Honduras: Feminist Caravan Occupies Garifuna Territory with Art and Memory

04/07/2022 |

By Avispa

Caravan held activities in defense of land and the memory of the forcibly disappeared

Avispa, 2022

Women with at least 16 independent feminist organizations from different parts of Honduras joined the “Viva OFRANEH!” Caravan and occupied the Garifuna territory between May 19th and 22nd—more specifically, the Triunfo de la Cruz community, in the state of Atlántida, a disputed territory where the African-Indigenous population faces the threat of displacement.

The women occupied the Garifuna territory to “not only know, but comprehend that solidarity is about being together, knowing the names and the stories that make us stronger,” they wrote in a statement.

“This is a very powerful act, a camp in a territory marked by many conflicts driven by corporate interests. The very presence of women is an act of resistance,” says Melissa Cardoza, one of the members of the National Network of Women Human Rights Defenders in Honduras who took part in the activities.

The actions carried out by the women included a tour of the territory, activities for children, and activities in memory of four Garifuna men who have been forcibly disappeared—all activities were marked by art, music, and drums. “The spirituality of the Garifuna people is probably one of the most important hearts of the struggle,” Cardoza says.

The goal of the caravan was to fight the logic in which state and companies empty territories. “The patriarchal, militaristic, capitalist, and racist oppression system aims to displace people from their lands, take over them, and make people earn miserable wages, making them work in the services industry, turning them into human beings with no life projects beyond trying to secure a precarious livelihood; this is how they rob them of their time and appetite for life,” Miranda argues.

The Black Fraternal Organization of Honduras (Organización Fraternal Negra Hondureña—OFRANEH) has struggled for more than four decades in defense of land and territory, “because it is exactly, materially, and concretely the place where community life is established, where there is a pursuit of common good and happiness, the aspiration for being in a world where people are appreciated, the arena inhabited by the great spirits that protect the people,” stated the Feminist Caravan.

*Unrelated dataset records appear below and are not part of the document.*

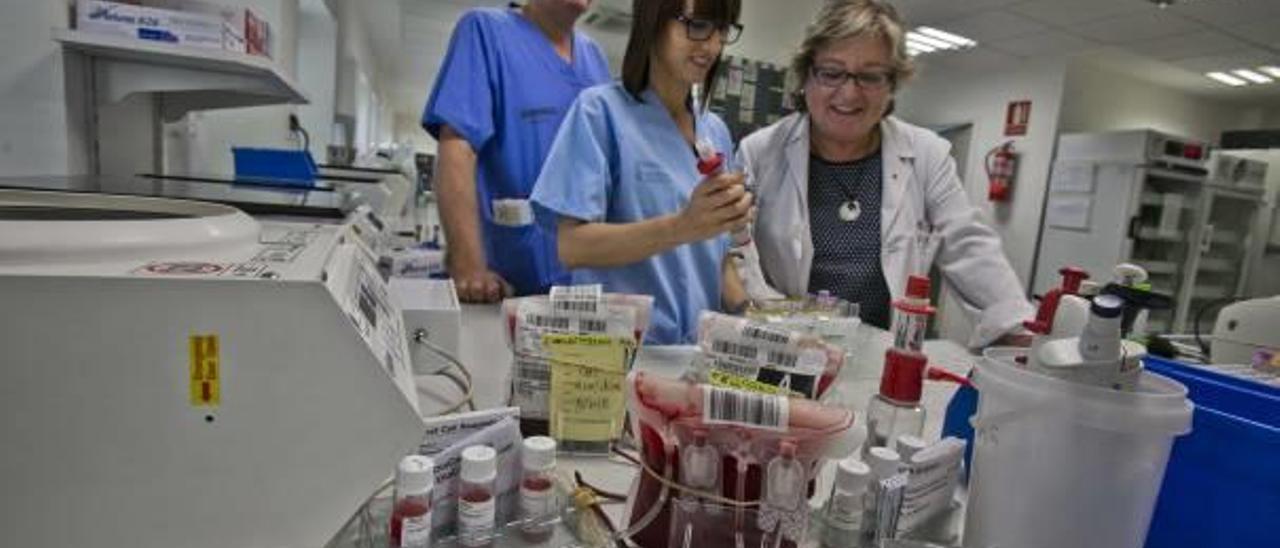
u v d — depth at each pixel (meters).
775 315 0.98
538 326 0.67
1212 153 4.66
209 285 0.39
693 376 0.59
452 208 1.49
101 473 0.39
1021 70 5.50
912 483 0.52
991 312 1.25
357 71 6.21
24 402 0.38
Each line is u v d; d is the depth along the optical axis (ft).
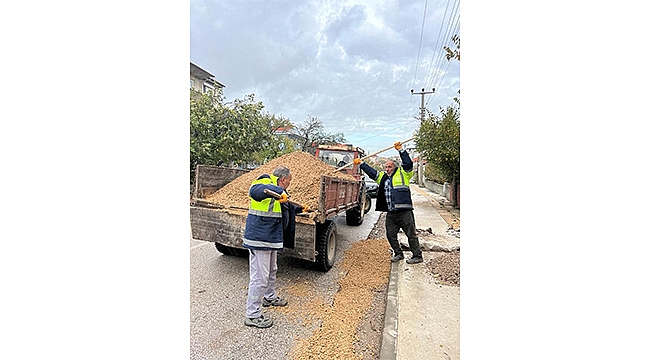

The community-strengthening processes of the Garifuna people therefore grow in health care community centers, in sexual dissidence collectives, in reclaiming coconut oil and ancestral food that fill the Garifuna land, and also in the resistance against extractivist companies that want to grab their territory.

“In face of the forced emptying of territories, we call Indigenous people back to this ancestral space. We call us to listen and be together, to support the struggle for life where our navel strings are planted,” the women stated. It is not a coincidence that OFRANEH has so many enemies and detractors, who use all the tools they can against organizing processes: killing, arresting, exiling, and disappearing long-standing leaders who are vital to their communities.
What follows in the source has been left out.